I feel like I have to relearn this one over and over again. Perhaps I’ll get it soon. I so easily put my worth in to other things or people. I look for approval. I get hung up on the result. I find myself stressed out and overworked because I’m trying to prove something. And then I hit a wall and realize how tired I am and that I’m just creating a lot of busyness.

I recently did a training call on this subject because I believe it is the single biggest obstacle to true success. I’m not talking about the kind of success where you live and breathe your career and have no time or motivation for anything else. I’m talking about the well-rounded kind of success. The one that includes family, self-care, and great results.

I did the training call just as much for myself as for the recipients. If you look at the fruit or the product of getting validation from results or from people the results are eye opening. The fruit of this is a fear of failure or it could be a fear of success. A fear of risk, fear of commitment, missed opportunities, and circumstances tend to dictate direction. All in all it ends in insecurity and stress. Why? For me it’s because if I actually believe that a result or someone’s approval holds the power to give me some kind of validation or worth then I am truly prey to what is around me. If things are good then that means I’m worthy if they’re not then that means I’m not worthy. Perhaps its a relationship or the outcome of a project or my ability in comparison to someone else. It’s futile.

Yet, if I look at my worth being rooted in God, I now have a different outcome. The truth is that my/your worth is built on a solid foundation. It’s the love of God. I am worthy because God loves me. God’s love for me never changes. Therefore I am always worthy. No circumstance can change that solid fact. Now the world looks much different.

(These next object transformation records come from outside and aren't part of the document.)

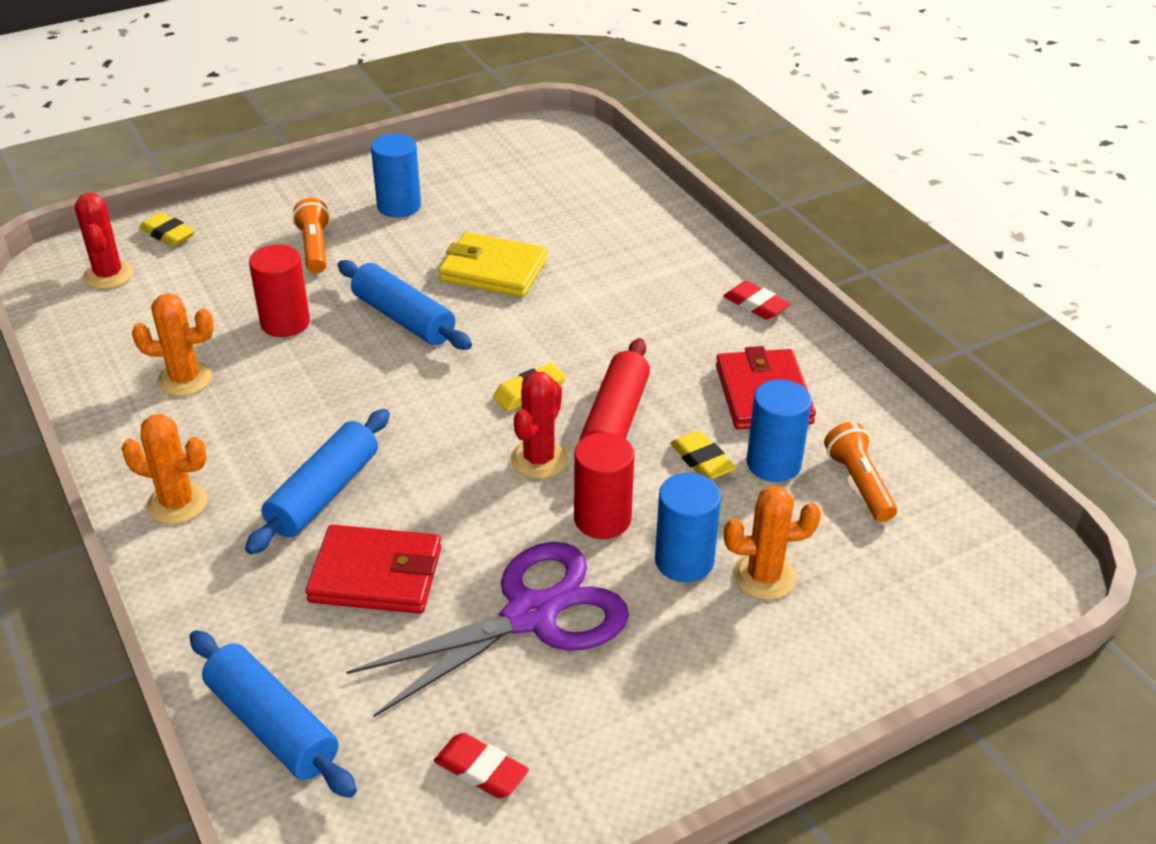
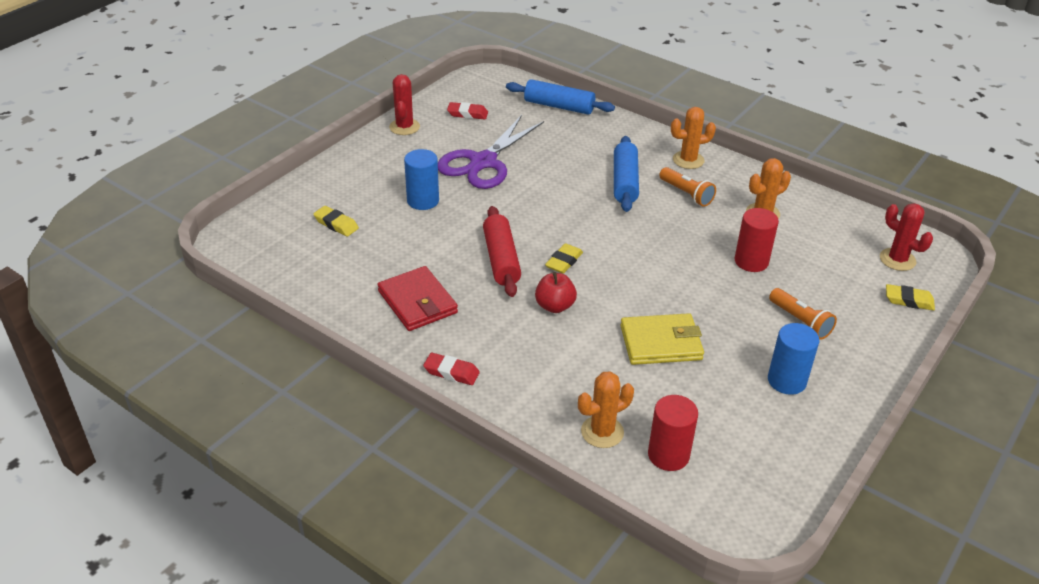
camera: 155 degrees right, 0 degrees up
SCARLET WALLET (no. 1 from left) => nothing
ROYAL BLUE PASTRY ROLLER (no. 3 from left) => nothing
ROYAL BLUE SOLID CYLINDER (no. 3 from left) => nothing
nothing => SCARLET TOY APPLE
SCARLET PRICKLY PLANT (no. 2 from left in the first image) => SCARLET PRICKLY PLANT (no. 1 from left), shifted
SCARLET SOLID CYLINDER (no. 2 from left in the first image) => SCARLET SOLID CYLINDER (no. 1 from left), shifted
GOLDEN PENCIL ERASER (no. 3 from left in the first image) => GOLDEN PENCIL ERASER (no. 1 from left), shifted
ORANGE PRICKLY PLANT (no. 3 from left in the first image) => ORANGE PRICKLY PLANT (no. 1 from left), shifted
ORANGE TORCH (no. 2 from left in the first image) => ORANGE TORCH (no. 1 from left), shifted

The fruit of God rooted worth is beautiful. Now a poor result becomes an opportunity. Instead of being self-focused I am other- focused. I am not afraid to take risks because the result has no bearing on who I am. I am grateful, I see the victories and am confident. I am also teachable (humble), patient and committed. My outer circumstances do not determine my direction only that still small voice does. Because we all know that there are times we need to keep going even when everything around us looks bleak. We cannot do that if our value is tied up in those circumstances. We will stop dead in our tracks. Interestingly enough, most of the great things we are called to do require us to persevere in adversity. If we believe that our outcome determines our worth, we won’t be able to persevere. Most importantly, we achieve success. When it is not an idol, success (the well-rounded kind) is actually attainable.

I don’t mind that it’s taking me some repeated learning to internalize this. I’m willing to go through whatever it takes to get it. I trust that I need this training to go where God wants me to. He loves me enough to prepare me for the road ahead. One only made possible by His love and His power.  For that I am ever grateful.